What local cultures have learned in the mountainous and forested regions of Mexico, the Andes and Asia is that the process of getting food has as much to do with gathering and carrying as with cultivating.

The difference between North and South can be most easily understood from the number of F words describing what food procurers tend to. Here, farmers mostly cultivate in huge fields.

In the South, by contrast, peasant families make some of their living by cultivating small patches of land for rice and other food crops as well as fabrics such as cotton. But they supplement food crops by heading to the forest to forage for livestock fodder and fuel for the home fires, to fish in the marshes and collect other materials to increase the fertility of their ancient soils.

What this system doesn’t have much of is soil-disturbing annual ploughing or the earth-depleting planting of a small number of cereal grains that accounts in the North for most of the food consumed by humans and favoured livestock species.

Rather, traditional agro-ecology copies nature in favouring perennial plants: fruit and avocado trees, grasses, nut trees, berry bushes.

Lauren Baker, a pioneer rooftop gardener in Canada back in the 1990s and more recently the leader of Sustain Ontario, got to see agro-ecology up close while completing field research for her 2009 PhD thesis at York University.

She met with leaders of mostly indigenous small farmers in Michoacán, a state in western Mexico known for butterfly habitat, progressive politics and exports of avocado, mango, guava, lemon and lime.

Disappointed by their inability to get higher prices after converting to organic methods, farmers resorted to traditional methods that both lowered their production costs and increased the number of local jobs.
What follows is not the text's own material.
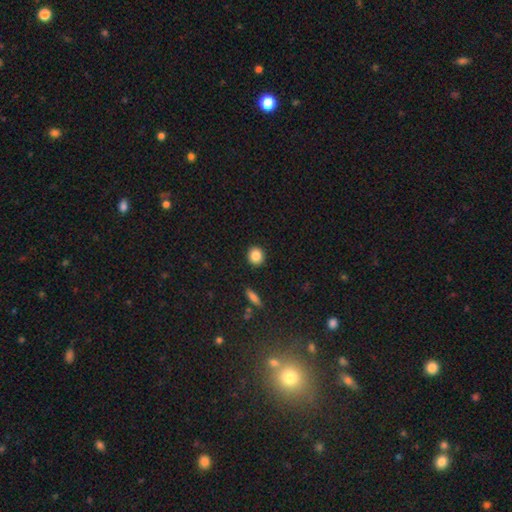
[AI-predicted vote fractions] This is clearly a smooth galaxy (86%). How rounded: clearly round (85%). Merging: clearly none (91%).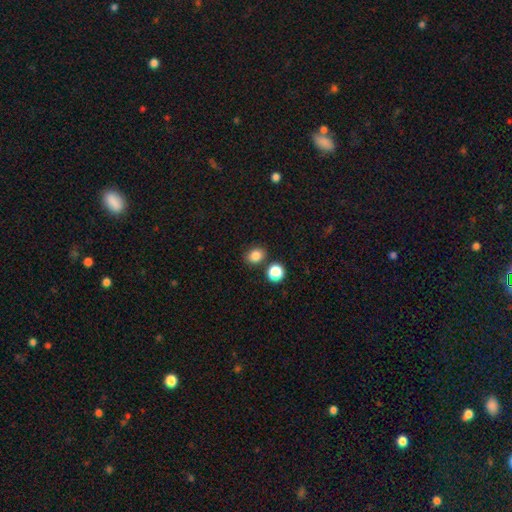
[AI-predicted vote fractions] Smooth or featured: smooth — 84% (star or artifact — 12%)
How rounded: round — 56% (in between — 43%)
Merging: none — 80% (minor disturbance — 9%)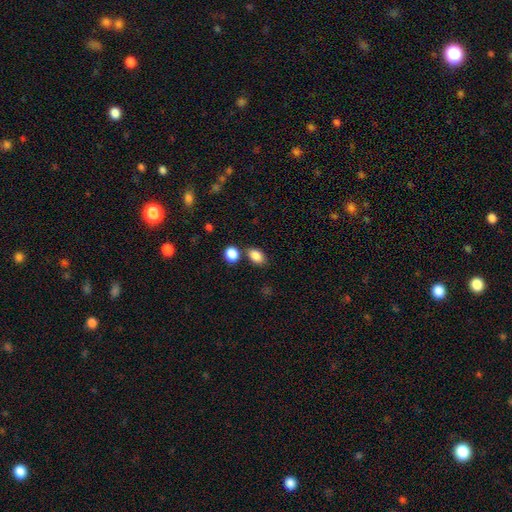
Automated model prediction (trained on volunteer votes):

Through the Michoacán Agribusiness Center, a series of family and co-op businesses provided organic fertilizers and pesticides from local materials – worm compost, bat guano, stinging nettle and the like – thereby cutting input costs by 70 per cent while creating local jobs.

Baker says this fits with agro-ecology because “it relies on looking close to home for solutions,” just as natural systems are forced to do.
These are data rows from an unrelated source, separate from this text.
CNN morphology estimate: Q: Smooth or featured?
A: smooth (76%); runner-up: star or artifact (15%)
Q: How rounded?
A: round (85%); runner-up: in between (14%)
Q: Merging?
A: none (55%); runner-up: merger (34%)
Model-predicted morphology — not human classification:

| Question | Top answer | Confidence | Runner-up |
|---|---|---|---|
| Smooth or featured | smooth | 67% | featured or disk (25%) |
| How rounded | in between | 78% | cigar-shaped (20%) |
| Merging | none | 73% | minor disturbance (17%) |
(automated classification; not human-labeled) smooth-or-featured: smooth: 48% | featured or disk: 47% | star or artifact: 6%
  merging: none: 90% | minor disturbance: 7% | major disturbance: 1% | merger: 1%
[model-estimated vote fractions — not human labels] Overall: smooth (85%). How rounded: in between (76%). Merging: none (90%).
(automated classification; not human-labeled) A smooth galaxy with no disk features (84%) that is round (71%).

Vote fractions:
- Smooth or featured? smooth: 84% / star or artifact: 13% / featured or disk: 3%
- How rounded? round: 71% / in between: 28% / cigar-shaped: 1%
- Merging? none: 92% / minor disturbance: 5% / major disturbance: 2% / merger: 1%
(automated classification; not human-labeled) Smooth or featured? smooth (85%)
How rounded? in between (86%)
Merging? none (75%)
“Nothing is wasted the waste from one process becomes input for another. The flow of energy and materials is circular, as in nature,” she says. “That’s why it can be described as a food web rather than a food chain.”

And this is the Northern challenge: breaking the vertical food chain by lateral thinking. The surge of interest in “grass-fed” livestock – returning livestock to the perennial grasses their ancestors ate before humans fattened them more quickly with annual cereal grains – comes from this paradigm.

Other versions may well follow when high gas and fertilizer (made from natural gas) prices kick in and when widespread drought in areas like the North American west makes grains too expensive to feed to cattle or cars. Foods obtained from perennial plants may be in for a comeback.

And while it’s not likely we’re going to stop cultivation, we can campaign for the restoration of swathes of southern Ontario’s Carolinian forest, destroyed for the plough.

Forests like these cleanse waterways, store carbon and are rich in nuts – a protein source not only for humans but for animal feed as well (think acorns instead of corn and wheat.) Ontario’s chestnuts could be exported with the same cachet as Brazil nuts from the Amazon.

Carolinian tracts provide building materials and berries and are natural sources of medicinal plants – wild ginseng was one of Canada’s major exports a few centuries back. Who knows? Governments may even subsidize farmers to extend forest regions on their land.

We don’t need a prophet to lead us out of the wilderness – we need one to lead us back.